I was thinking of putting a sound in the background of my page but it seems to take too long to load. My wav file is 14 sec and 1.21 mb in size. is there a way to condense this or a way to change ext so that it wont be so large?
Originally posted by Dave Clark It takes special software to convert one audio format to another.
You can change a WAV compression in the RECORDER accessory that comes with Windows.
and they can't be compressed.
You can change to a compressed format using the accessory mentioned above. When you select the 8-bit mono format at 8khz rate, you get G.711 (mu-law) compression. A 64k file will run for 8 seconds. So, the 14 second WAV would take 115k. Of course it won't sound quite as good as it used to...
Since listening to some of you guys comments is like trying to understand opera written in greek, I'll just say this...
You guys all have offered much to my ponder and I appreciate your time. You guys are ALL great! I'd be lost at times without you. I did change/compress the file a bit in windows recorder and it cut it all the way down to 100K which is tolerable, especially with this command:
<EMBED autostart="False" SRC="Myfile.wav">
Worked great and I learned something. That's the ultimate goal anyway right... success and learning.
Originally posted by Dave Clark merely reducing the effective sampling rate ... resulting in a loss of quality?
FWIW, when you change a WAV file to 8-bit, it *does* compress the file from 16-bit linear to 8-bit PCM. The uncompression is done by a CODEC on playback. You could take that same file and uncompress it using Sound Recorder, but you would not have the same answer as the original - you would have distortion. In fact, you have distortion comparing the playback of the original file and the compressed file. Loss of information = loss of playback quality. It just depends on how much you can stand.
How many people would record "White Christmas" from an old 78 RPM record and put it on the web in 44khz 16-bit stereo (probably a lot - they wouldn't know the difference)? :-)
Originally posted by Dave Clark Gilbert, what is that?
CODEC - Short for compressor/decompressor, a codec is any technology for compressing and decompressing data. Codecs can be implemented in software, hardware, or a combination of both.
In Windows, you can see examples of software CODECs listed under Control Panel/Multimedia/Devices/Audio Compression Codecs and Video Compression Codecs. There are a lot of algorithms, especially for speech compression. They are important for things like Net2Phone, NetMeeting, Video Conferencing and so forth, when it is important to limit digital bandwidth.
I don't know how much more you want (or care) to know. I've been working with digital audio for several years, mostly with ISDN and T1 links.

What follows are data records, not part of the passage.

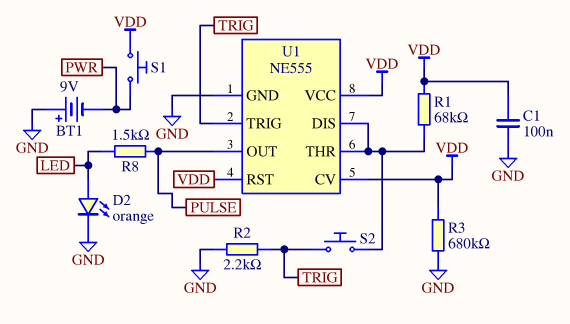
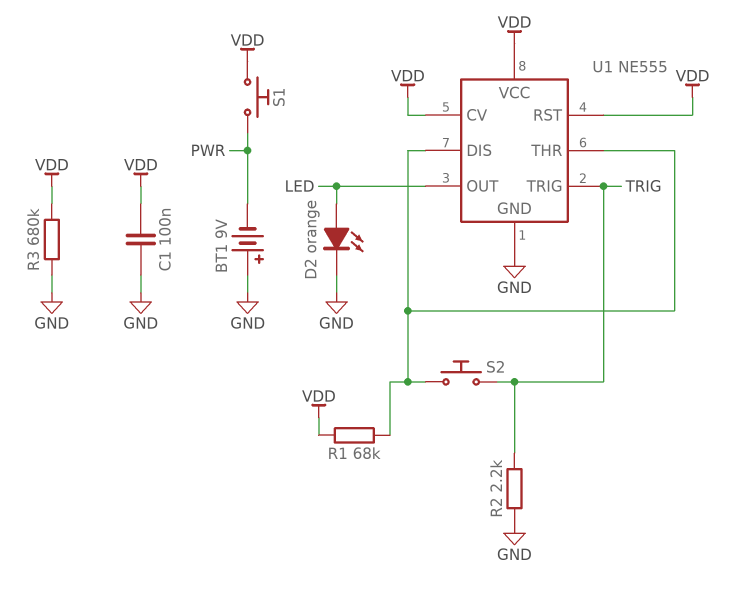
R8: 1.5k (LED, PULSE) -> none
U1 pin OUT: PULSE -> LED

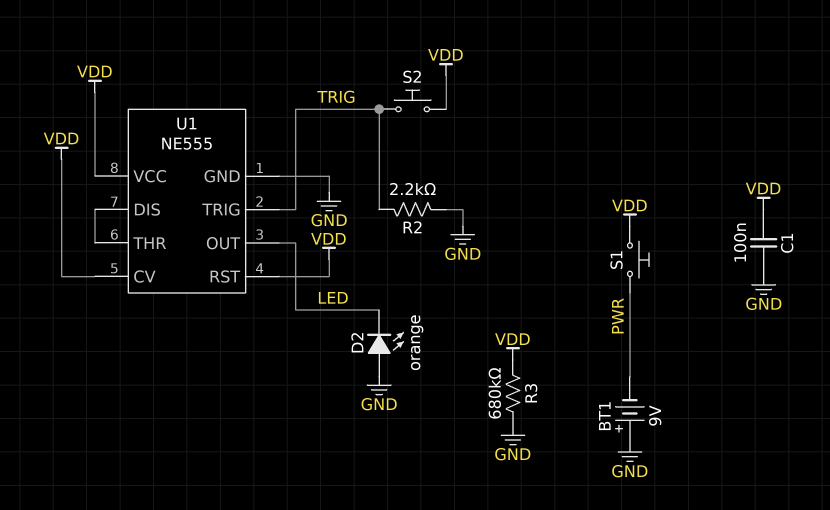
D2: LED orange (A LED, K GND) -> LED orange (A GND, K LED)
R1: 68k (U1/DIS, VDD) -> none
S2: button (TRIG, U1/DIS) -> button (TRIG, VDD)

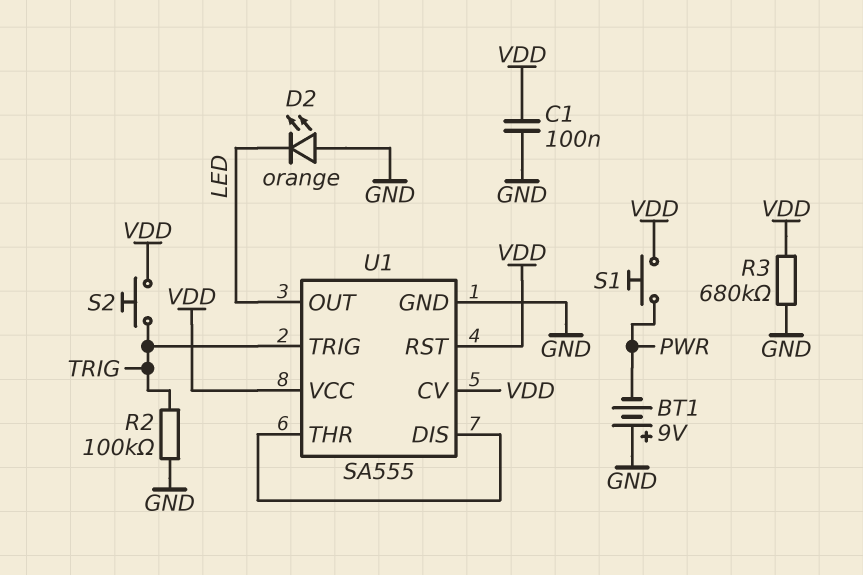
R2: 2.2k (GND, TRIG) -> 100k (GND, TRIG)
U1: NE555 -> SA555

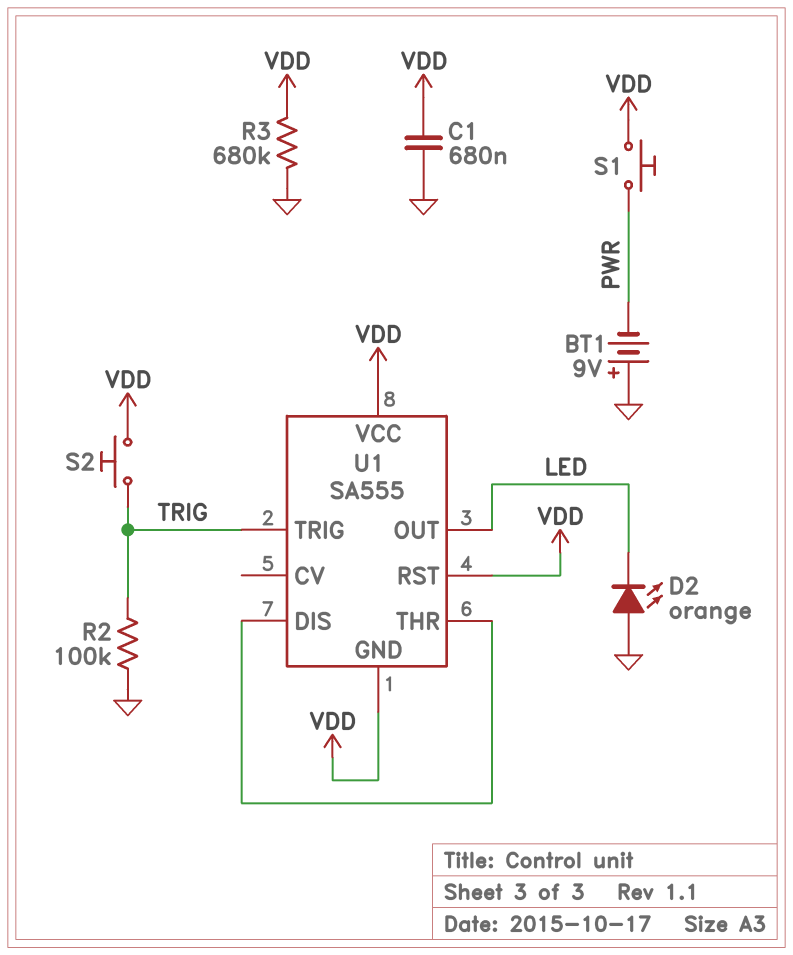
C1: 100nF (GND, VDD) -> 680nF (GND, VDD)
U1 pin CV: VDD -> none
U1 pin GND: GND -> VDD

I have a .wav file that play beautifully when I click on it from explorer (not IE). When I include the following code in a table on a web page, it never plays when I click on the link. What in the world am I doint wrong?
You cannot stream a pure file MP3 directly from a web connection normally you have to use *.mpu to point to the *.mp3 if you want to stream *.mp3 format.
QuickTime *.mov format - can be used for soundtracks as well - then that can be considered an example of a format which can be streamed while downloading, so you don't always have to configure the *.mov file into it's streamable state.
Last edited by Robert Wellock; 12-19-2002 at 01:59 PM.
Haven't gotten it to the web yet. Just doing it locally right now.
As for .mp3 and .mpu, I have another page up on the web with a similar link to an .mp3 file that does just great. That's why don't seem to 'get it' with this. I was making up a Christmas card, planning to just mail the link out to everybody and on the page have a link for them to click to get the music or not. People at work don't want sudden Christmas carols playing loudly when they are supposed to be working ;>).
Do I need to have the .html and the .mp3 in the same directory? That doesn't seem necessary when the whole path is in the statment.